IV. Returning Designs

It is not just new decks which are challenging Threshold. There are two older decks which may experience a distinct resurgence in this newer environment, due to the new environment.

The first is Landstill. Landstill has traditionally been a weak deck because it was unable to deal with the tempo generation and land disruption of Goblins decks, but Aggro is not prevalent at the moment. However, at the same time that Goblin levels are low, the diversity of the format is becoming higher, and this rewards Landstill for having general answers and being able to respond to different strategies. Landstill has already found a strong design in UBGW, and it may become a much more successful deck if Legacy continues to open up:

Christopher Coppola

4 Force of Will
4 Counterspell
4 Swords to Plowshares
3 Stifle
2 Crucible of Worlds
3 Fact or Fiction
4 Standstill
4 Brainstorm
4 Tarmogoyf
4 Pernicious Deed
4 Mishra’s Factory
2 Wasteland
4 Polluted Delta
3 Flooded Strand
4 Tropical Island
3 Underground Sea
3 Tundra
1 Island

4 Duress
4 Blue Elemental Blast
3 Engineered Explosives
4 Engineered Plague

Another older deck which may return is actually Goblins. Many new cards have been printed that may allow Goblins to reform and become less susceptible to hate cards, and several decks are becoming popular which have weaknesses to Goblins’ strategy. Goblins is still an efficient deck, but it needs a slightly unprepared environment with few combo decks in order to succeed.

Weird Goblins
Christopher Coppola

4 Aether Vial
4 Goblin Lackey
3 Mogg Fanatic
4 Goblin Piledriver
4 Warren Weirding
4 Goblin Matron
4 Goblin Warchief
4 Goblin Ringleader
3 Siege-Gang Commander
3 Wort, Boggart Auntie
4 Bloodstained Mire
4 Wooded Foothills
4 Badlands
4 Mountain
4 Wasteland
3 Rishadan Port

4 Thoughtsieze
4 Thorn of Amethyst
4 Leyline of the Void
3 Earwig Squad

IV. Design in the Third Age

Now that there are no clear design targets, the format may become even more varied.

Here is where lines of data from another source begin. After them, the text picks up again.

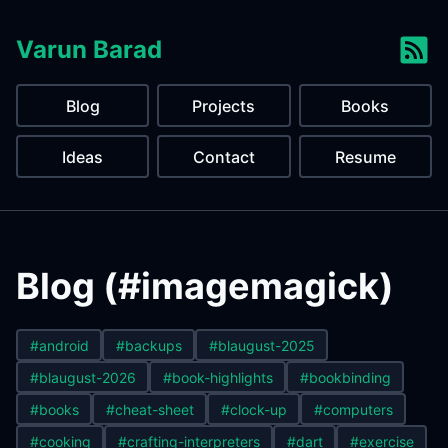
Varun Barad
Blog
Projects
Books
Ideas
Contact
Resume
Blog (#imagemagick)
#android
#backups
#blaugust-2025
#blaugust-2026
#book-highlights
#bookbinding
#books
#cheat-sheet
#clock-up
#computers
#cooking
#crafting-interpreters
#dart
#exercise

There was already very little definition in the format previously, even during the times when there was “dominance” of any one deck over another. Legacy is characteristically different from smaller formats in that there are few legitimate trends in tournaments (and few large tournaments), and when there are, they require long periods of data to substantiate.

This scenario will require that players pay attention to local metagames more, but it also allows more freedom in design. There are currently a large number of decks which are viable at the highest level, and I think experience and preparation will be the determining factors of tournament success more than anything else. Now is the time to experiment with decks that are older or have had weaknesses to the more popular decks, since it is now more difficult than ever to predict tournament environments.